Вначале Янош даже и не делал попыток осадить лошадь, думая только о том, как бы удержаться в седле. Разъярённая Гроза вернулась в первобытное, дикое состояние. Она неудержимо стремилась вперёд, и Янош со страхом вспомнил о верстовом столбе, о который лошадь однажды уже намеревалась размозжить ему череп…

Гроза вдруг сделала сильный рывок, резко свернула на свободную от деревьев лужайку и помчалась к воротам, открывавшим дорогу в вольные степи.

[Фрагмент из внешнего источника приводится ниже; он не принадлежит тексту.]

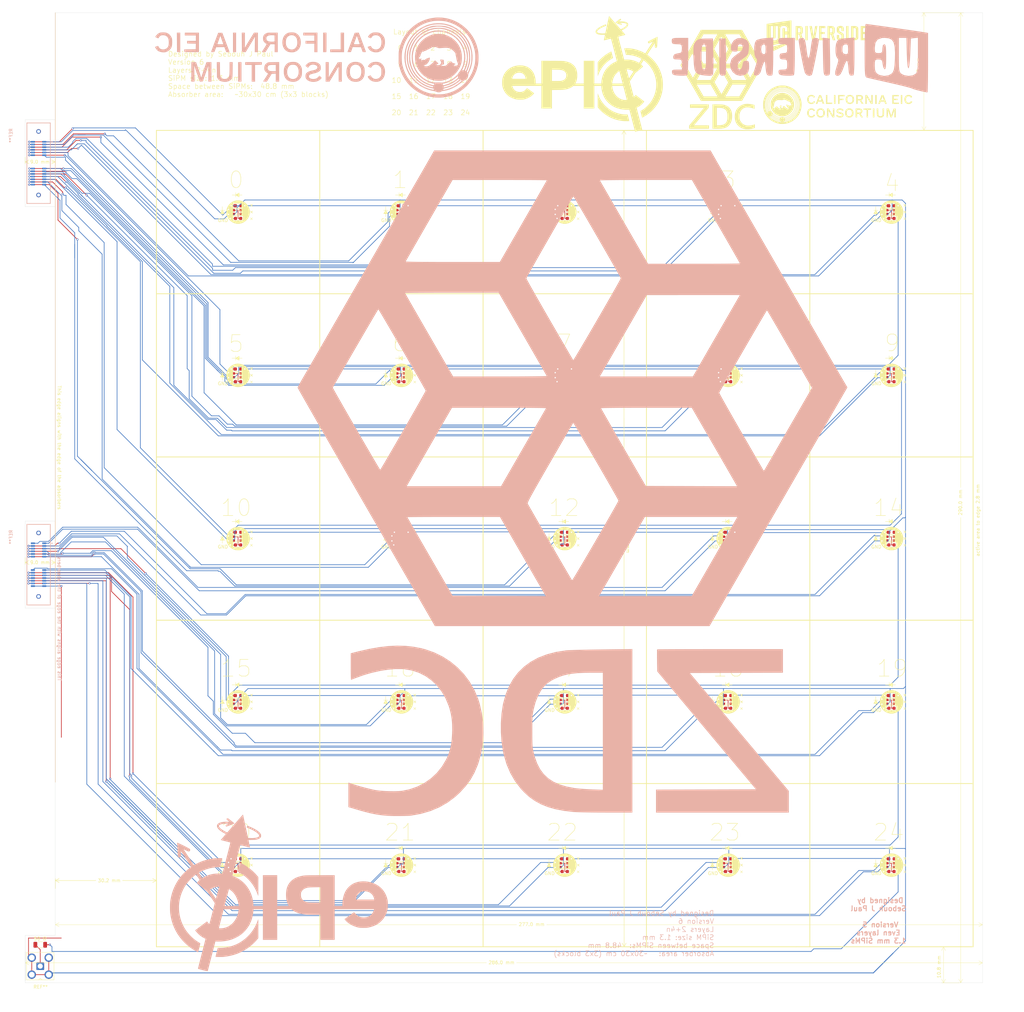
<source format=kicad_pcb>
(kicad_pcb
	(version 20240108)
	(generator "pcbnew")
	(generator_version "8.0")
	(general
		(thickness 1.6)
		(legacy_teardrops no)
	)
	(paper "A3")
	(layers
		(0 "F.Cu" signal)
		(1 "In1.Cu" signal)
		(2 "In2.Cu" signal)
		(31 "B.Cu" signal)
		(32 "B.Adhes" user "B.Adhesive")
		(33 "F.Adhes" user "F.Adhesive")
		(34 "B.Paste" user)
		(35 "F.Paste" user)
		(36 "B.SilkS" user "B.Silkscreen")
		(37 "F.SilkS" user "F.Silkscreen")
		(38 "B.Mask" user)
		(39 "F.Mask" user)
		(40 "Dwgs.User" user "User.Drawings")
		(41 "Cmts.User" user "User.Comments")
		(42 "Eco1.User" user "User.Eco1")
		(43 "Eco2.User" user "User.Eco2")
		(44 "Edge.Cuts" user)
		(45 "Margin" user)
		(46 "B.CrtYd" user "B.Courtyard")
		(47 "F.CrtYd" user "F.Courtyard")
		(48 "B.Fab" user)
		(49 "F.Fab" user)
		(50 "User.1" user)
		(51 "User.2" user)
		(52 "User.3" user)
		(53 "User.4" user)
		(54 "User.5" user)
		(55 "User.6" user)
		(56 "User.7" user)
		(57 "User.8" user)
		(58 "User.9" user)
	)
	(setup
		(stackup
			(layer "F.SilkS"
				(type "Top Silk Screen")
			)
			(layer "F.Paste"
				(type "Top Solder Paste")
			)
			(layer "F.Mask"
				(type "Top Solder Mask")
				(thickness 0.01)
			)
			(layer "F.Cu"
				(type "copper")
				(thickness 0.035)
			)
			(layer "dielectric 1"
				(type "prepreg")
				(thickness 0.1)
				(material "FR4")
				(epsilon_r 4.5)
				(loss_tangent 0.02)
			)
			(layer "In1.Cu"
				(type "copper")
				(thickness 0.035)
			)
			(layer "dielectric 2"
				(type "core")
				(thickness 1.24)
				(material "FR4")
				(epsilon_r 4.5)
				(loss_tangent 0.02)
			)
			(layer "In2.Cu"
				(type "copper")
				(thickness 0.035)
			)
			(layer "dielectric 3"
				(type "prepreg")
				(thickness 0.1)
				(material "FR4")
				(epsilon_r 4.5)
				(loss_tangent 0.02)
			)
			(layer "B.Cu"
				(type "copper")
				(thickness 0.035)
			)
			(layer "B.Mask"
				(type "Bottom Solder Mask")
				(thickness 0.01)
			)
			(layer "B.Paste"
				(type "Bottom Solder Paste")
			)
			(layer "B.SilkS"
				(type "Bottom Silk Screen")
			)
			(copper_finish "None")
			(dielectric_constraints no)
		)
		(pad_to_mask_clearance 0)
		(allow_soldermask_bridges_in_footprints no)
		(pcbplotparams
			(layerselection 0x00010fc_ffffffff)
			(plot_on_all_layers_selection 0x0000000_00000000)
			(disableapertmacros no)
			(usegerberextensions no)
			(usegerberattributes yes)
			(usegerberadvancedattributes yes)
			(creategerberjobfile yes)
			(dashed_line_dash_ratio 12.000000)
			(dashed_line_gap_ratio 3.000000)
			(svgprecision 4)
			(plotframeref no)
			(viasonmask no)
			(mode 1)
			(useauxorigin no)
			(hpglpennumber 1)
			(hpglpenspeed 20)
			(hpglpendiameter 15.000000)
			(pdf_front_fp_property_popups yes)
			(pdf_back_fp_property_popups yes)
			(dxfpolygonmode yes)
			(dxfimperialunits yes)
			(dxfusepcbnewfont yes)
			(psnegative no)
			(psa4output no)
			(plotreference yes)
			(plotvalue yes)
			(plotfptext yes)
			(plotinvisibletext no)
			(sketchpadsonfab no)
			(subtractmaskfromsilk no)
			(outputformat 1)
			(mirror no)
			(drillshape 0)
			(scaleselection 1)
			(outputdirectory "")
		)
	)
	(net 0 "")
	(net 1 "GND")
	(net 2 "K0")
	(net 3 "A0")
	(net 4 "K1")
	(net 5 "A1")
	(net 6 "K2")
	(net 7 "A2")
	(net 8 "K3")
	(net 9 "A3")
	(net 10 "K4")
	(net 11 "A4")
	(net 12 "K5")
	(net 13 "A5")
	(net 14 "K6")
	(net 15 "A6")
	(net 16 "K7")
	(net 17 "A7")
	(net 18 "K8")
	(net 19 "A8")
	(net 20 "K9")
	(net 21 "A9")
	(net 22 "A10")
	(net 23 "K10")
	(net 24 "A11")
	(net 25 "K11")
	(net 26 "A12")
	(net 27 "K12")
	(net 28 "K14")
	(net 29 "A14")
	(net 30 "K13")
	(net 31 "A13")
	(net 32 "K15")
	(net 33 "A15")
	(net 34 "K16")
	(net 35 "A16")
	(net 36 "K17")
	(net 37 "A17")
	(net 38 "K18")
	(net 39 "A18")
	(net 40 "K19")
	(net 41 "A19")
	(net 42 "K20")
	(net 43 "A20")
	(net 44 "K21")
	(net 45 "A21")
	(net 46 "K22")
	(net 47 "A22")
	(net 48 "K23")
	(net 49 "A23")
	(net 50 "K24")
	(net 51 "A24")
	(net 52 "LED_input_after_resistor")
	(net 53 "LED_23_to_24")
	(net 54 "LED_input")
	(footprint "SiPM:S14160-1315PS_dimple_silkscreen_with_LED_and_capacitor" (layer "F.Cu") (at 324.8 192.2))
	(footprint "SiPM:S14160-1315PS_dimple_silkscreen_with_LED_and_capacitor" (layer "F.Cu") (at 129.6 289.8))
	(footprint "SiPM:S14160-1315PS_dimple_silkscreen_with_LED_and_capacitor" (layer "F.Cu") (at 129.6 192.2))
	(footprint "SiPM:S14160-1315PS_dimple_silkscreen_with_LED_and_capacitor" (layer "F.Cu") (at 324.8 94.6))
	(footprint "SiPM:S14160-1315PS_dimple_silkscreen_with_LED_and_capacitor" (layer "F.Cu") (at 276 289.8))
	(footprint "SiPM:S14160-1315PS_dimple_silkscreen_with_LED_and_capacitor" (layer "F.Cu") (at 276 241))
	(footprint "Connector_Coaxial:SMA_Amphenol_901-143_Horizontal" (layer "F.Cu") (at 70.5 320 90))
	(footprint "Resistor_SMD:R_1206_3216Metric" (layer "F.Cu") (at 70.5 313.6))
	(footprint "SiPM:S14160-1315PS_dimple_silkscreen_with_LED_and_capacitor" (layer "F.Cu") (at 227.2 94.6))
	(footprint "SiPM:S14160-1315PS_dimple_silkscreen_with_LED_and_capacitor" (layer "F.Cu") (at 276 143.4))
	(footprint "SiPM:S14160-1315PS_dimple_silkscreen_with_LED_and_capacitor" (layer "F.Cu") (at 276 94.6))
	(footprint "Symbol:UCR_Logo_3cm" (layer "F.Cu") (at 302.5 41.9))
	(footprint "SiPM:S14160-1315PS_dimple_silkscreen_with_LED_and_capacitor"
		(layer "F.Cu")
		(uuid "77f101a5-5773-42b7-80c0-34f6fdf0c882")
		(at 227.2 192.2)
		(property "Reference" "REF**32"
			(at 0 -0.5 0)
			(unlocked yes)
			(layer "F.SilkS")
			(hide yes)
			(uuid "62d584d6-4613-4912-986d-a4d5b7b16d94")
			(effects
				(font
					(size 1 1)
					(thickness 0.15)
				)
			)
		)
		(property "Value" "S14160-3015PS"
			(at 0 -2.54 0)
			(unlocked yes)
			(layer "F.Fab")
			(uuid "bd07c4a3-82f3-403b-a3a5-308e9348e189")
			(effects
				(font
					(size 1 1)
					(thickness 0.15)
				)
			)
		)
		(property "Footprint" "SiPM:S14160-1315PS_dimple_silkscreen_with_LED_and_capacitor"
			(at 0 0 0)
			(unlocked yes)
			(layer "F.Fab")
			(hide yes)
			(uuid "b5a11a2c-5554-43fe-ae63-8aa705796ae6")
			(effects
				(font
					(size 1.27 1.27)
				)
			)
		)
		(property "Datasheet" ""
			(at 0 0 0)
			(unlocked yes)
			(layer "F.Fab")
			(hide yes)
			(uuid "54a61b26-f3ff-41eb-aeb7-f6b389ec4244")
			(effects
				(font
					(size 1.27 1.27)
				)
			)
		)
		(property "Description" ""
			(at 0 0 0)
			(unlocked yes)
			(layer "F.Fab")
			(hide yes)
			(uuid "cf3a460a-9269-424c-b983-b52b985b6f22")
			(effects
				(font
					(size 1.27 1.27)
				)
			)
		)
		(attr smd)
		(fp_line
			(start -5.3 -0.5)
			(end -4 -0.5)
			(stroke
				(width 0.12)
				(type solid)
			)
			(layer "F.SilkS")
			(uuid "08edc7a2-44ec-4f96-a25b-e0b9e7265869")
		)
		(fp_line
			(start -4.7 -1.6)
			(end -4.7 1.4)
			(stroke
				(width 0.12)
				(type solid)
			)
			(layer "F.SilkS")
			(uuid "6691bd6a-df53-4d0e-9b1a-fd1e2c1e77d1")
		)
		(fp_line
			(start -1.8 -5.1)
			(end 1.2 -5.1)
			(stroke
				(width 0.12)
				(type solid)
			)
			(layer "F.SilkS")
			(uuid "28c91289-25f5-418b-8d07-8ccd29fc5c9e")
		)
		(fp_line
			(start -1.66 -2.62)
			(end -1.66 -1.15)
			(stroke
				(width 0.12)
				(type solid)
			)
			(layer "F.SilkS")
			(uuid "27ac305e-a2a9-48c8-b2c3-beb9aecd2fc4")
		)
		(fp_line
			(start -1.66 -1.15)
			(end 0.8 -1.15)
			(stroke
				(width 0.12)
				(type solid)
			)
			(layer "F.SilkS")
			(uuid "b5a79fcb-8367-4276-aa30-eebda44d4fa3")
		)
		(fp_line
			(start -1.58 1.05)
			(end -1.58 -1.05)
			(stroke
				(width 0.12)
				(type solid)
			)
			(layer "F.SilkS")
			(uuid "4999c7b3-2b73-44c5-848a-e3d1ff1864d2")
		)
		(fp_line
			(start -1.58 1.05)
			(end 1.05 1.05)
			(stroke
				(width 0.12)
				(type solid)
			)
			(layer "F.SilkS")
			(uuid "46fc9b76-bfc3-4550-8ec5-778ba785fe6f")
		)
		(fp_line
			(start -0.7 -4.5)
			(end -0.7 -5.8)
			(stroke
				(width 0.12)
				(type solid)
			)
			(layer "F.SilkS")
			(uuid "ccb85663-4617-4703-87bd-cfa3cbdd9884")
		)
		(fp_line
			(start -0.14058 1.39)
			(end 0.14058 1.39)
			(stroke
				(width 0.12)
				(type solid)
			)
			(layer "F.SilkS")
			(uuid "deee5e60-7698-4f7e-a6d5-b8ef3fc9a096")
		)
		(fp_line
			(start -0.14058 2.41)
			(end 0.14058 2.41)
			(stroke
				(width 0.12)
				(type solid)
			)
			(layer "F.SilkS")
			(uuid "804e6f88-e42b-4fd7-9a1c-96940808722d")
		)
		(fp_line
			(start 0.8 -2.62)
			(end -1.66 -2.62)
			(stroke
				(width 0.12)
				(type solid)
			)
			(layer "F.SilkS")
			(uuid "7ed0a56e-bbf3-45cb-ae0f-2c34239a8ef8")
		)
		(fp_line
			(start 1.05 -1.05)
			(end -1.58 -1.05)
			(stroke
				(width 0.12)
				(type solid)
			)
			(layer "F.SilkS")
			(uuid "d22c87c6-229a-49d9-9517-08049fad2c16")
		)
		(fp_line
			(start 1.05 -1.05)
			(end 1.05 1.05)
			(stroke
				(width 0.12)
				(type solid)
			)
			(layer "F.SilkS")
			(uuid "8a1f2dbd-e9b2-4a52-bba1-ecc23dd6cf49")
		)
		(fp_line
			(start 3.7 -2.3)
			(end 4 -2)
			(stroke
				(width 0.12)
				(type solid)
			)
			(layer "F.SilkS")
			(uuid "745915c9-ffa1-411a-9ef6-19ea0d7f9fd2")
		)
		(fp_line
			(start 3.7 -0.3)
			(end 4 0)
			(stroke
				(width 0.12)
				(type solid)
			)
			(layer "F.SilkS")
			(uuid "0e316730-7e46-41a6-af2f-dc3ee9f5a341")
		)
		(fp_line
			(start 4 -2)
			(end 3.7 -2.3)
			(stroke
				(width 0.12)
				(type solid)
			)
			(layer "F.SilkS")
			(uuid "ccb6695f-cb10-46d2-b841-83884e3cd88f")
		)
		(fp_line
			(start 4 -2)
			(end 3.7 -1.7)
			(stroke
				(width 0.12)
				(type solid)
			)
			(layer "F.SilkS")
			(uuid "2c3749bc-a1d5-4ce2-a2c3-1b8ff03e1a53")
		)
		(fp_line
			(start 4 -2)
			(end 4.3 -2.3)
			(stroke
				(width 0.12)
				(type solid)
			)
			(layer "F.SilkS")
			(uuid "0ad0d2b7-db7d-4a6e-bcb3-272012527bdb")
		)
		(fp_line
			(start 4 -2)
			(end 4.3 -1.7)
			(stroke
				(width 0.12)
				(type solid)
			)
			(layer "F.SilkS")
			(uuid "f6c43ac1-9b1c-43e3-8d12-2d0e0f9ca576")
		)
		(fp_line
			(start 4 0)
			(end 3.7 -0.3)
			(stroke
				(width 0.12)
				(type solid)
			)
			(layer "F.SilkS")
			(uuid "72317034-2ef1-430e-be98-dc85a60d7334")
		)
		(fp_line
			(start 4 0)
			(end 3.7 0.3)
			(stroke
				(width 0.12)
				(type solid)
			)
			(layer "F.SilkS")
			(uuid "b59418f9-e695-4588-868c-6bcb7a87f0c2")
		)
		(fp_line
			(start 4 0)
			(end 4.3 -0.3)
			(stroke
				(width 0.12)
				(type solid)
			)
			(layer "F.SilkS")
			(uuid "4a40af10-f303-4f35-b96c-a02efd8d3426")
		)
		(fp_line
			(start 4 0)
			(end 4.3 0.3)
			(stroke
				(width 0.12)
				(type solid)
			)
			(layer "F.SilkS")
			(uuid "e70751a7-bf57-4cd9-b8cd-d1fd79a07d41")
		)
		(fp_line
			(start 4 2)
			(end 3.7 1.7)
			(stroke
				(width 0.12)
				(type solid)
			)
			(layer "F.SilkS")
			(uuid "bf81e4dc-b267-486d-b671-f286fec84c94")
		)
		(fp_line
			(start 4 2)
			(end 3.7 2.3)
			(stroke
				(width 0.12)
				(type solid)
			)
			(layer "F.SilkS")
			(uuid "708da779-38eb-4a40-8381-d8207a60ff15")
		)
		(fp_line
			(start 4 2)
			(end 4.3 1.7)
			(stroke
				(width 0.12)
				(type solid)
			)
			(layer "F.SilkS")
			(uuid "b7987b74-696f-48d1-b083-4b7dc625c8b4")
		)
		(fp_line
			(start 4 2)
			(end 4.3 2.3)
			(stroke
				(width 0.12)
				(type solid)
			)
			(layer "F.SilkS")
			(uuid "b3989bf4-ad32-4a3c-825e-bf5a62f46499")
		)
		(fp_line
			(start 4.3 -2.3)
			(end 4 -2)
			(stroke
				(width 0.12)
				(type solid)
			)
			(layer "F.SilkS")
			(uuid "972b54af-9aba-4455-8605-a02d0b63b27e")
		)
		(fp_line
			(start 4.3 -1.7)
			(end 4 -2)
			(stroke
				(width 0.12)
				(type solid)
			)
			(layer "F.SilkS")
			(uuid "7d2600bb-95f3-4c6e-b44d-718714cd9ff4")
		)
		(fp_line
			(start 4.3 -0.3)
			(end 4 0)
			(stroke
				(width 0.12)
				(type solid)
			)
			(layer "F.SilkS")
			(uuid "15562b51-00d2-4d88-991b-27afb0b0ab71")
		)
		(fp_line
			(start 4.3 0.3)
			(end 4 0)
			(stroke
				(width 0.12)
				(type solid)
			)
			(layer "F.SilkS")
			(uuid "c993ef71-c522-4e11-94cc-010782b6f932")
		)
		(fp_rect
			(start -0.65 -0.65)
			(end 0.65 0.65)
			(stroke
				(width 0.12)
				(type solid)
			)
			(fill none)
			(layer "F.SilkS")
			(uuid "8d975eb4-892a-4b5a-b4fd-a8b717ef8c16")
		)
		(fp_circle
			(center 0 0)
			(end 3.44 0)
			(stroke
				(width 0.12)
				(type solid)
			)
			(fill none)
			(layer "F.SilkS")
			(uuid "38357ce5-d10a-4b01-8871-40426493094c")
		)
		(fp_poly
			(pts
				(xy -4.7 -0.5) (xy -5.3 0.5) (xy -4.1 0.5)
			)
			(stroke
				(width 0.12)
				(type solid)
			)
			(fill solid)
			(layer "F.SilkS")
			(uuid "ea91e870-7be5-4eca-a64d-6f3e2952e106")
		)
		(fp_poly
			(pts
				(xy -0.7 -5.1) (xy 0.3 -4.5) (xy 0.3 -5.7)
			)
			(stroke
				(width 0.12)
				(type solid)
			)
			(fill solid)
			(layer "F.SilkS")
			(uuid "6a1c3fd9-53eb-43b6-be8e-efccfd558bf8")
		)
		(fp_poly
			(pts
				(xy -1.5 2.6) (xy 1.6 2.6) (xy 0.4 3.4) (xy -0.4 3.4)
			)
			(stroke
				(width 0.12)
				(type solid)
			)
			(fill solid)
			(layer "F.SilkS")
			(uuid "87b27ee7-581f-49fd-a815-e20b31d30535")
		)
		(fp_poly
			(pts
				(xy 1.05 1.05) (xy 1.8 1.1) (xy 1.7 -1.2) (xy 1.1 -2.7)
			)
			(stroke
				(width 0.12)
				(type solid)
			)
			(fill solid)
			(layer "F.SilkS")
			(uuid "493d744c-23bf-4a72-9967-560d8f06eb14")
		)
		(fp_poly
			(pts
				(xy 1.1 -3.2) (xy 1.3 -2.7) (xy -1.6 -2.7) (xy -1.58 -3) (xy -1.1 -3.2) (xy -0.4 -3.4) (xy 0.2 -3.4)
			)
			(stroke
				(width 0.12)
				(type solid)
			)
			(fill solid)
			(layer "F.SilkS")
			(uuid "1e3786e1-3ecf-4bfb-a041-16dd6596990b")
		)
		(fp_poly
			(pts
				(xy -1.58 1.05) (xy 1.05 1.05) (xy -1.5 1) (xy -1.5 2.6) (xy -0.4 3.4) (xy -1.2 3.2) (xy -1.6 3)
				(xy -1.9 2.8) (xy -2.4 2.4) (xy -2.8 1.9) (xy -3.2 1.2) (xy
... [2843199 chars truncated]
</source>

Конский топот позади заставил Яноша оглянуться. Только сейчас он заметил погоню, однако он был далёк от мысли, что силящиеся его настигнуть люди посланы графом для того, чтобы его наказать.

Первым приблизился к нему Миклош на своём резвом коне. Ещё издалека он крикнул:

— Граф приказал схватить тебя!.. Скачи к Чёртову болоту, что на земле Гуваша, отпусти лошадь, спрячься в камышах!

Поравнявшись, Миклош вытащил из-за пояса бич и протянул молодому другу:

— Возьми, он может тебе пригодиться!

Янош схватил бич чикоша, но не успел вымолвить ни слова. Миклош свистнул и огрел хлыстом Грозу. Лошадь рванулась с новой силой.

Расстояние между Миклошем и Яношем стало увеличиваться, и, когда стражники нагнали Миклоша, Янош был уже далеко.

Янош не чувствовал ни ветра, яростно атаковавшего его шляпу, ни тяжёлых дождевых капель, ударявших о её широкие поля. От бешеной скачки захватывало дух. Лошадь теперь чутко отвечала на каждое движение поводьев. И то, что эта непокорная и гордая лошадь понимает его желания и подчиняется им, радостно пьянило Яноша.